* Task goal
All of the entries, apart from their pictures, are to be copied verbatim.

* Dataset records
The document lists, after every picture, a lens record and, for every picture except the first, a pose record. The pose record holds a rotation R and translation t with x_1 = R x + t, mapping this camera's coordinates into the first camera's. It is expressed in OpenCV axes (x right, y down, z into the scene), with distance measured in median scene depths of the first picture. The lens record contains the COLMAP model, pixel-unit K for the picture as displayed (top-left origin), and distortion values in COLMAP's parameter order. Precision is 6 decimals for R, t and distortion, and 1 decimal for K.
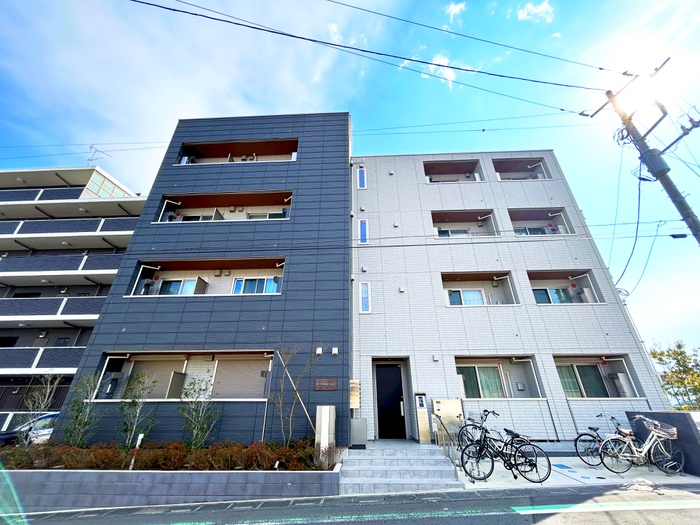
lens RADIAL K [[282.1, 0, 351.4], [0, 282.1, 261.2], [0, 0, 1]] dist [-0.000417, 0.000033]
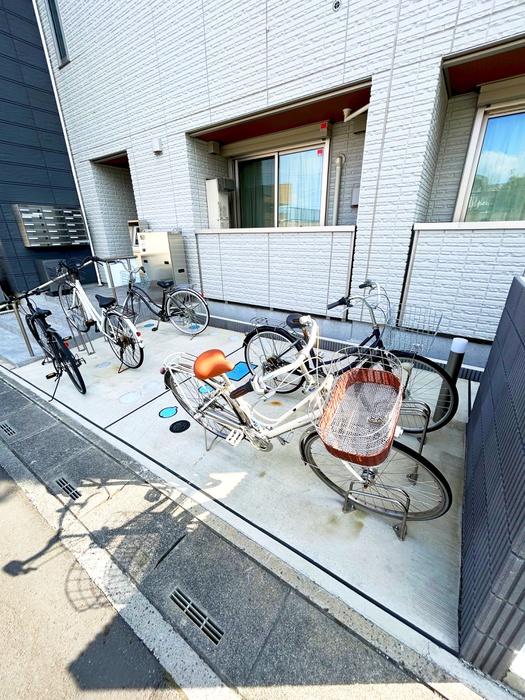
lens RADIAL K [[282.1, 0, 262.8], [0, 282.1, 348.6], [0, 0, 1]] dist [-0.000417, 0.000033]
pose [[0.850592, 0.191033, -0.489898, 0.737981], [0.248657, 0.674785, 0.694863, 0.287277], [0.463317, -0.712861, 0.526465, 0.592797]]
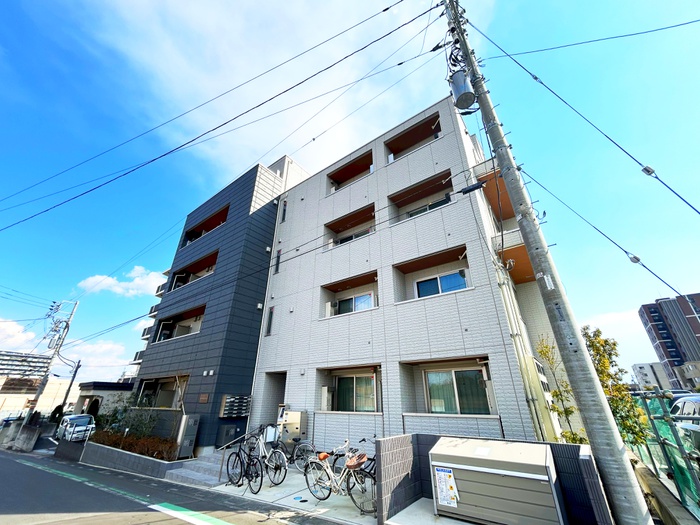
lens RADIAL K [[282.1, 0, 347.6], [0, 282.1, 261.2], [0, 0, 1]] dist [-0.000417, 0.000033]
pose [[0.821347, -0.249060, -0.513184, 1.085645], [0.247938, 0.966093, -0.072044, 0.058032], [0.513727, -0.068064, 0.855249, 0.202271]]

* Result for this task
The document lists, after every picture, a lens record and, for every picture except the first, a pose record. The pose record holds a rotation R and translation t with x_1 = R x + t, mapping this camera's coordinates into the first camera's. It is expressed in OpenCV axes (x right, y down, z into the scene), with distance measured in median scene depths of the first picture. The lens record contains the COLMAP model, pixel-unit K for the picture as displayed (top-left origin), and distortion values in COLMAP's parameter order. Precision is 6 decimals for R, t and distortion, and 1 decimal for K.
lens RADIAL K [[282.1, 0, 351.4], [0, 282.1, 261.2], [0, 0, 1]] dist [-0.000417, 0.000033]
lens RADIAL K [[282.1, 0, 262.8], [0, 282.1, 348.6], [0, 0, 1]] dist [-0.000417, 0.000033]
pose [[0.850592, 0.191033, -0.489898, 0.737981], [0.248657, 0.674785, 0.694863, 0.287277], [0.463317, -0.712861, 0.526465, 0.592797]]
lens RADIAL K [[282.1, 0, 347.6], [0, 282.1, 261.2], [0, 0, 1]] dist [-0.000417, 0.000033]
pose [[0.821347, -0.249060, -0.513184, 1.085645], [0.247938, 0.966093, -0.072044, 0.058032], [0.513727, -0.068064, 0.855249, 0.202271]]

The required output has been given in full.